***** DATASET EXTRACT

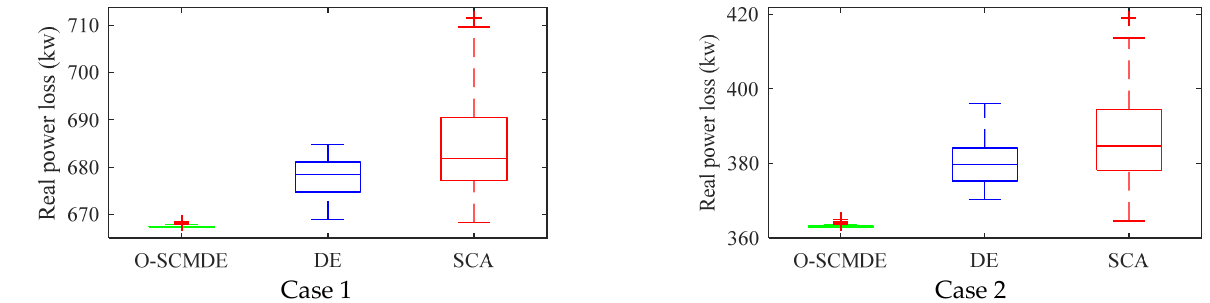
Figure 21. Box plot for scenario I of the 118 bus test system.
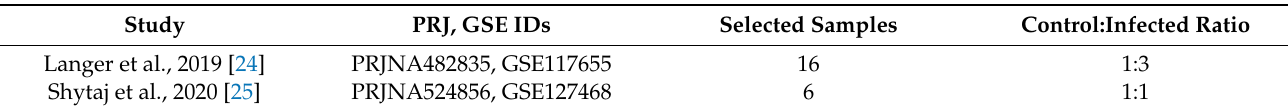
Table 1. Summary of studies included in the meta-analysis of gene expression profiles of CD4+ T infected with HIV-1 in vitro.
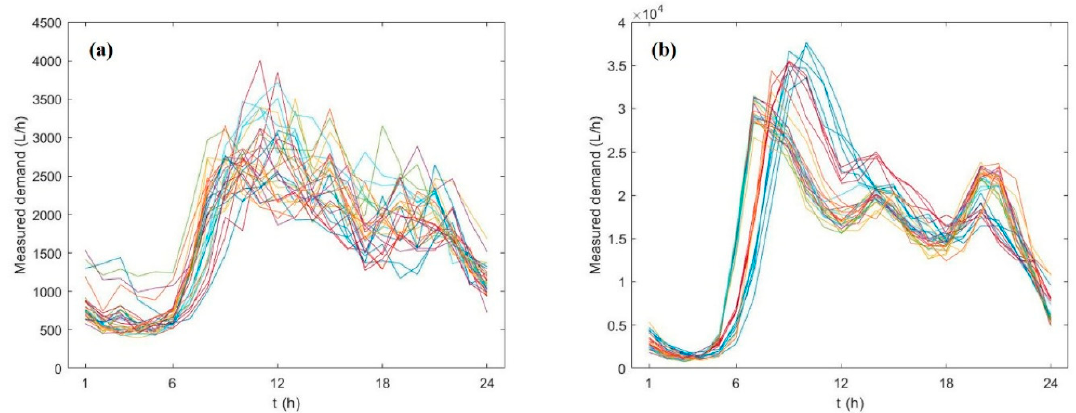
Figure 5. Patterns of aggregated measured hourly demand for 31 days for Case study 1 ( a ) and Case study 2 ( b ), respectively [16].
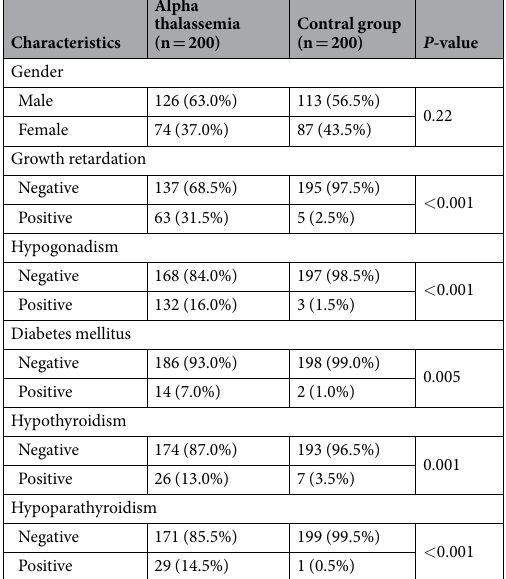
Characteristics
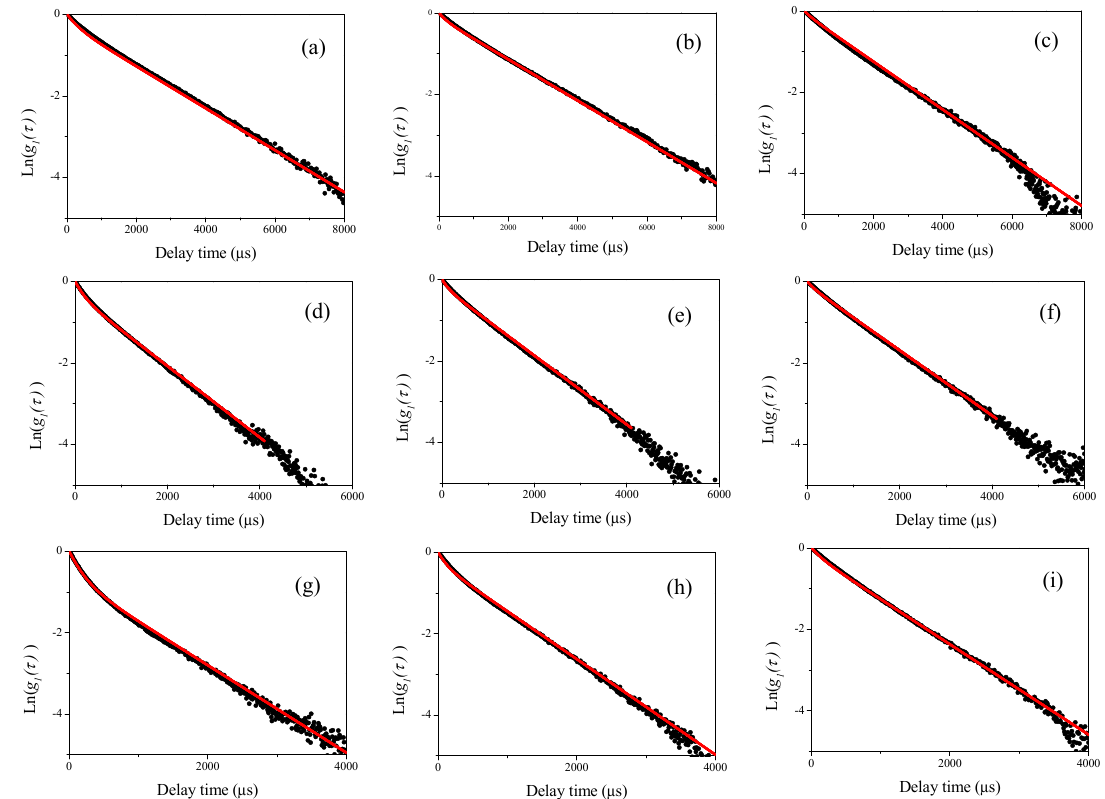
Figure 9. Observed homodyne photon correlation functions (black dots) vs. calculated homodyne photon correlation function curve using equation 1 and 2 (red solid curves) for the results shown in Figure 6c,d. ( a ) 70-500-1 at a detector angle of 90°; ( b ) 70-500-2 at a detector angle of 90°; ( c ) 70-500-3 at a detector angle of 90°; ( d ) 70-500-1 at a detector angle of 120°; ( e ) 70-500-2 at a detector angle of 120°; ( f ) 70-500-3 at a detector angle of 120°; ( g ) 70-500-1 at a detector angle of 150°; ( h ) 70-500-2 at a detector angle of 150°; and ( i ) 70-500-3 at a detector angle of 150°.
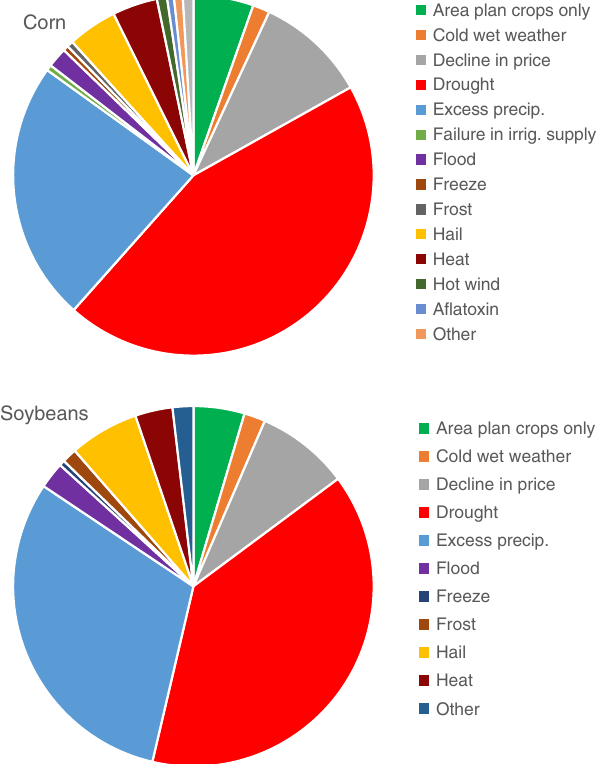
Fig. 1 Indemnity payment shares by cause of loss, 1989 – 2014. Each portion of the pie chart represents the average share of indemnity payments in each crop due to a particular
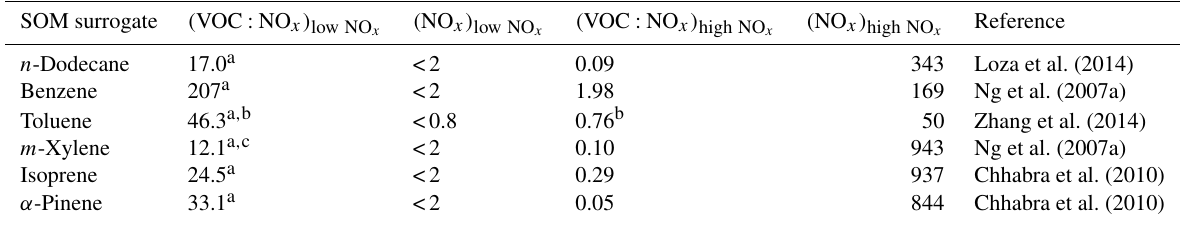
Table 2. Low and high VOC : NO x ratios in ppbppb − 1 and NO x concentrations in ppbv from chamber experiments used to model the influence of NO x on SOA formation.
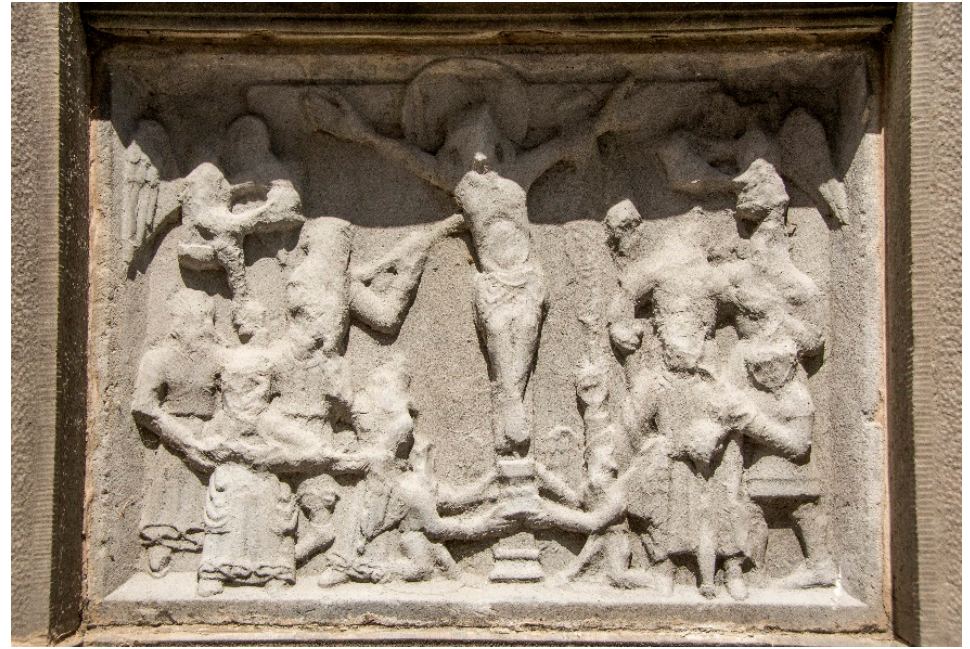
Figure 24. Creagh Tomb, Ennis Friary, Co. Clare, c.1470–1480 and reconstructed in c.1840s. Photo- graph by the author.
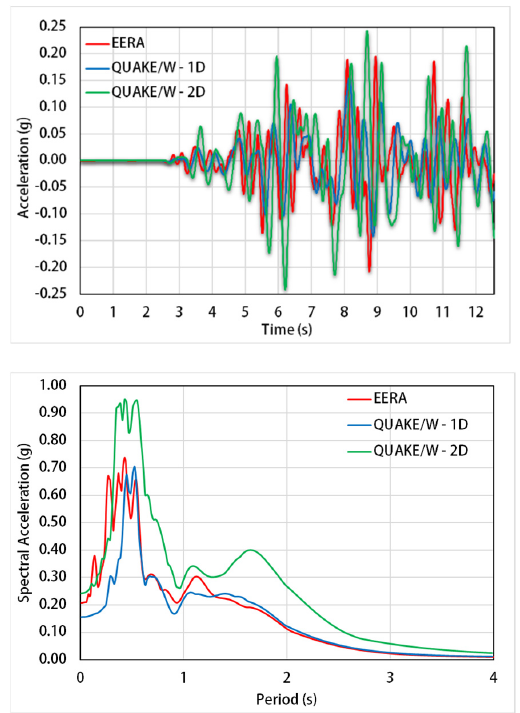
Figure 17. Comparison between 1-D and 2-D analyses performed by EERA and QUAKE/W for point 1 in terms of acceleration time history and spectral acceleration, for the Amoruso et al. [26] input.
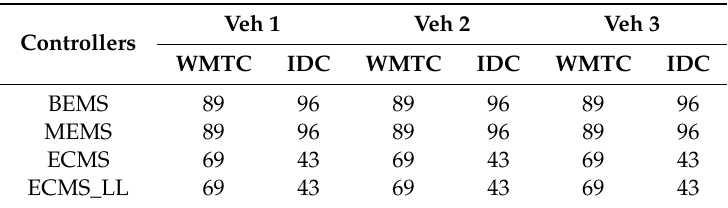
Table 5. Engine switching event for di ff erent controllers tested for di ff erent vehicle configurations (Veh1, Veh2 and Veh3) and test cycles (WMTC and IDC).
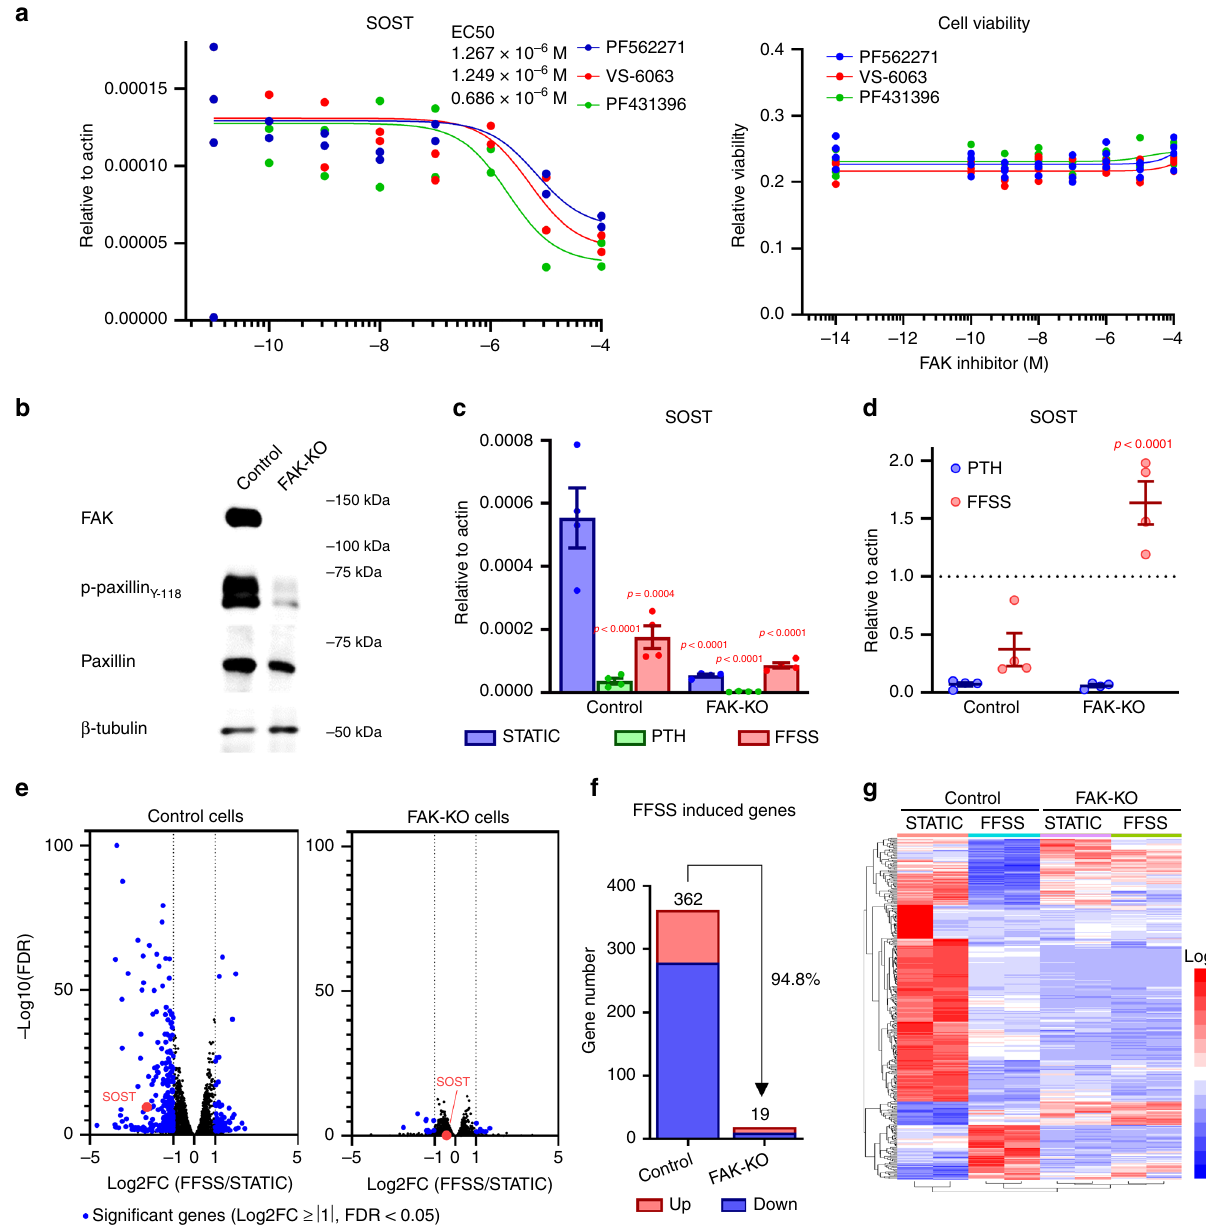
Fig. 3 FAK is required for FFSS-induced gene expression changes in osteocytes. a Left, Sost mRNA expression was assessed after treatment with FAK inhibitors (PF562271, VS-6063, and PF431396) for 4 h ( n = 2 biologic replicates were performed). All FAK inhibitor treatments reduced Sost mRNA expression in Ocy454 cells grown in static conditions. Right, cell viability was measured after 4 h treatment with the indicated FAK inhibitors ( n = 4 biologic cell replicates were performed). Data are shown with each measured value and best fi t curve. b Single-cell FAK-KO cells were generated by CRISPR-Cas9. Protein expression of FAK, p-paxillin (Y118), and paxillin in control and FAK gene deleted (FAK-KO) Ocy454 cells. Phospho-paxillin was signi fi cantly decreased in FAK-KO cells. Each experiment was independently repeated three times. c , d Control and FAK-KO cells were as indicated for 3 h followed by RT-qPCR analysis for Sost . For PTH treatments, cells were treated under static condition at a PTH 1 – 34 concentration of 242 nM. While basal Sost levels are reduced in FAK-KO cells, there is no further decrease in response to FFSS. In contrast, PTH further suppresses SOST in FAK-de fi cient cells. ( n = 4 biologic cell replicates were performed for RNA analysis) P -values adjusted for multiple comparisons are shown versus STATIC condition in control cells. e RNA-seq analyses were performed with control and FAK-KO cells treated for 3 h with/without FFSS. Volcano plots representing the effects of FFSS in each cell type (control and FAK-KO) are shown. Differentially expressed genes (DEGs, log2FC > 1 or < − 1, FDR < 0.05) are shown as blue points.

**********

Look above for the line with "Fig. 1 Indemnity" and the line with "Table 5. Engine", then restate exactly those two lines and all lines between them, with no pictures.

Fig. 1 Indemnity payment shares by cause of loss, 1989 – 2014. Each portion of the pie chart represents the average share of indemnity payments in each crop due to a particular
Table 2. Low and high VOC : NO x ratios in ppbppb − 1 and NO x concentrations in ppbv from chamber experiments used to model the influence of NO x on SOA formation.
Figure 24. Creagh Tomb, Ennis Friary, Co. Clare, c.1470–1480 and reconstructed in c.1840s. Photo- graph by the author.
Figure 17. Comparison between 1-D and 2-D analyses performed by EERA and QUAKE/W for point 1 in terms of acceleration time history and spectral acceleration, for the Amoruso et al. [26] input.
Table 5. Engine switching event for di ff erent controllers tested for di ff erent vehicle configurations (Veh1, Veh2 and Veh3) and test cycles (WMTC and IDC).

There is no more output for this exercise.